To fix that issue, Crowley demonstrated a hip mobility workout that will help make daily actions, like getting into a car or lifting your leg off the ground, easier.
The exercise is adaptable from a seated exercise to balancing on one foot, Crowley said.
The first moderation involves sitting in the chair.
“I recommend having a seat, sit as tall as you can with your feet flat, and we’re going to be picking one foot up off the ground, Crowley said. “You want to think about lifting the knee as high as you can in kind of a circular motion.”
She noted that those with less mobility can make small circular movements with their foot just above the ground, but those with more mobility can make large circular motions.
The next moderation entails standing up, with one hand placed on a chair or an elevated object if you are just starting out.
“Try to make your feet as wide as your hips,” she said. “If they get too close, then you are going to be off-balance.

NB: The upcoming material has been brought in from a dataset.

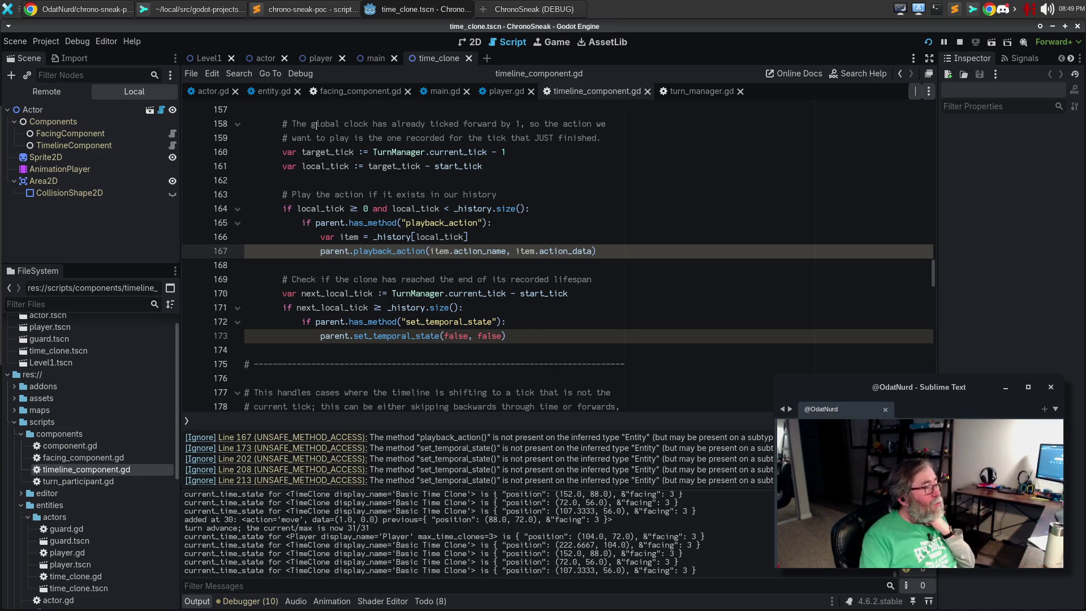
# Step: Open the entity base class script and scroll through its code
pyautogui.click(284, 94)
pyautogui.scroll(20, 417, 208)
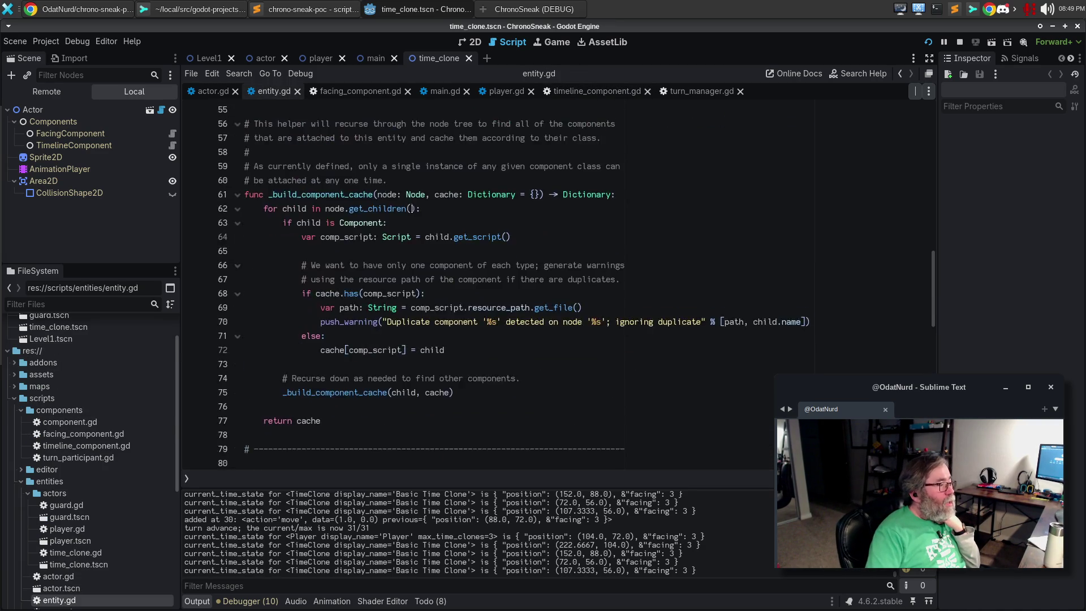
pyautogui.scroll(-6, 424, 206)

We’re going to lift and come around with that hip. You’re going to feel a little squeeze in those abs when you lift too.”
Lastly, you can enhance the difficulty of the workout by letting go of the chair, and go even further by not letting the foot touch the ground during the exercise.
While this hip mobility workout extensively works the muscles in and around the hip, some core muscles also come into play.
“As you lift upwards, you’re going to be using your abdominal muscles, and you’re going to be using your hip flexors here, and then your quads are going to lift as well, and glutes are going to be working,” Crowley said. “It’s a whole hip and leg activation, and it really is one of those all encompassing ones.”
Crowley also said that if you are standing, your entire leg will be activated as well.
Crowley recommends doing 20 repetitions on each leg. Like most exercises, she says to go further if you can or feel comfortable, and to stop if there is any pain.